The Preliminary Report
On Wednesday, JLARC auditors presented the preliminary report of the performance audit to the committee. Although the full performance audit spans three years of claims data and contains nearly 450 pages of detailed analysis and appendices, the auditors arrived at only three ultimate performance recommendations:
- To improve return to work outcomes, L&I should institute standards for early phone contact, claim management planning, and clear documentation in claim management, including making phone contact with time loss claimants within 1-2 days of receiving the claim.
- To further improve return to work outcomes, L&I should expand its pilot programs and enhance its claims management support systems as standard operating practices that focus on return to work.
- To improve timeliness of decision-making on claims, the Legislature should allow self-insured employers to issue formal orders when accepting claims, orders which would be reviewed in the self-insurance audit process.
While the first two recommendations direct L&I to improve its internal processes, only the third is a recommendation to the Legislature, requiring a change in law to make happen.
The auditor’s recommendation with respect to self-insurance was based on the fact that when a self-insured employer decides to allow a claim, it adds 30-45 days to the claim management process for the employer to then request formal L&I approval, for no apparent good reason since the claim is being allowed.
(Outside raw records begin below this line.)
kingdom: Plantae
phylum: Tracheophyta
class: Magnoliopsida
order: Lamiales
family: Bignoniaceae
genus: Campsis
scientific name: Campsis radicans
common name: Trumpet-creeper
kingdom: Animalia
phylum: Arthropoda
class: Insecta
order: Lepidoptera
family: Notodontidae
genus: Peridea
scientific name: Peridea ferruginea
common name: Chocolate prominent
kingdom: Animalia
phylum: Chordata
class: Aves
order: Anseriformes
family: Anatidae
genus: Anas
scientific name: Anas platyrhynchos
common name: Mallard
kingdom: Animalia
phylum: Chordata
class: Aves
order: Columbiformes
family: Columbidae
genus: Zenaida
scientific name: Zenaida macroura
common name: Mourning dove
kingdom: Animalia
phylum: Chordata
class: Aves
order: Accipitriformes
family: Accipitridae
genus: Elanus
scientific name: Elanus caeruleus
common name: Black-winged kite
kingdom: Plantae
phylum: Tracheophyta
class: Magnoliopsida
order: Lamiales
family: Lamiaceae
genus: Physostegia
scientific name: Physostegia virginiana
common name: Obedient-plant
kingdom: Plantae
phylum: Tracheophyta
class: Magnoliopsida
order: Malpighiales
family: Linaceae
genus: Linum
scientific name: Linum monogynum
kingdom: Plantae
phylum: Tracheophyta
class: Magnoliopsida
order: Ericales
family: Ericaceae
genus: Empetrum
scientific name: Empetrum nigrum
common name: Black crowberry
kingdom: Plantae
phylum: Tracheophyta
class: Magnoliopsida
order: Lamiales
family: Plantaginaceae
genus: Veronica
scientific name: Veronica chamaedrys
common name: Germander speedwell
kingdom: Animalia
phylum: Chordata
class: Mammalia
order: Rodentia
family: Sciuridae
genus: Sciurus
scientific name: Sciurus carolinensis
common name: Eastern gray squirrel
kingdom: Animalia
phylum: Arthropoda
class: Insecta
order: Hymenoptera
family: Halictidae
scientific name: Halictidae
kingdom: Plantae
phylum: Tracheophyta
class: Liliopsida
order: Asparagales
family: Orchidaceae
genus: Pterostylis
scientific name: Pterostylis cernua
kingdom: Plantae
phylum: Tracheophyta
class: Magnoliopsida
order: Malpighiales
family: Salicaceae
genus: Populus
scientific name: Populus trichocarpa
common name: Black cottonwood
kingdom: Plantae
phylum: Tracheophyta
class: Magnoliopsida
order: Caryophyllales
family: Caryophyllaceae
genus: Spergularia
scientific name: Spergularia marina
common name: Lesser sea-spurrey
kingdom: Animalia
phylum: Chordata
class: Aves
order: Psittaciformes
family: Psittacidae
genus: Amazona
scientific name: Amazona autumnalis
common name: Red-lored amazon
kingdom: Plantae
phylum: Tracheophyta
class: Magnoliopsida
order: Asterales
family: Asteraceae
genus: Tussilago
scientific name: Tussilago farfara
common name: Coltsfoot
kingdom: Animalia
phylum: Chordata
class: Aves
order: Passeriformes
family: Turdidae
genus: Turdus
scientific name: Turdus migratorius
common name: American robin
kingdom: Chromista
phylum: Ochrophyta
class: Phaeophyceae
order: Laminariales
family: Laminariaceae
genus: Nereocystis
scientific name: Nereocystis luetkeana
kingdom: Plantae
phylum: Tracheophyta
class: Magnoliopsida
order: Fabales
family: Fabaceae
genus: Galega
Although it’s premature to determine whether L&I or the self-insured community (or both) would bring such a proposal forward to the Legislature, this recommendation will no doubt be discussed in the 2016 legislative session.
Click the image below for video of the JLARC hearing on the workers’ compensation performance audit.
The 2015 performance audit differs from JLARC’s more comprehensive 1998 performance audit of the entire workers’ compensation system. The prior report ended with a comparative cornucopia of recommendations to improve the system, several of which were adopted (e.g., improvements to vocational rehabilitation, better actuarial analyses) and several of which fueled pitched battles between business and labor for half a generation (e.g., adopt a State Fund dividend plan, allow employer reporting of claims).
But while the full 2015 audit report is a treasure trove of data and information about Washington’s workers’ compensation system generally, and claims management specifically, the report’s conclusions and limited recommendations seem carefully crafted to avoid igniting the slightest hint of controversy amongst the traditional labor and employer stakeholders of workers’ compensation.
For example, the report does acknowledge systemic issues that employer stakeholders have noted in the past to contend for improvements – that injured workers in Washington are off work on average 40 weeks, while the national average is half that; or that out of every 100,000 L&I claims, 43.7 result in a pension, whereas the nationwide average is 2.3 claims per 100,000.
The report notes the long average duration of Washington claims appears related to statutory and claims management practices (and not the nature of injuries or demographics) – factors such as the system’s uniquely fuzzy “employability” standard, L&I’s statutory list of return-to-work priorities, and the lack of statutory time limits on indemnity benefits, common in other states.
Yet the recommendations don’t address these factors directly, instead settling for much more modest and non-controversial ideas like making prompt telephone contact and enhancing the professionalism and culture of the Department’s return to work services — ironically, both recommendations of the earlier 1998 report that didn’t make it into practice over the years.
Ultimate Reception
What will be the ultimate reception and fate of this 2015 performance audit? Will it form the basis of internal improvements and some degree of legislative activity around workers’ compensation in coming sessions, or will it be consigned to the dusty depths of beltway bookshelves?
Time will tell. It certainly was an expensive and labor-intensive project, ordered up in the midst of tremendous legislative interest in the workers’ compensation system, so it would be a shame to never hear about it again. And it was clear from the reception of JLARC committee members this week that workers’ comp has not lost its ability to engage attention and questions from lawmakers of all philosophical stripes.
A final version of this report is due in September, 2015, which will include L&I’s response to the auditor’s recommendations.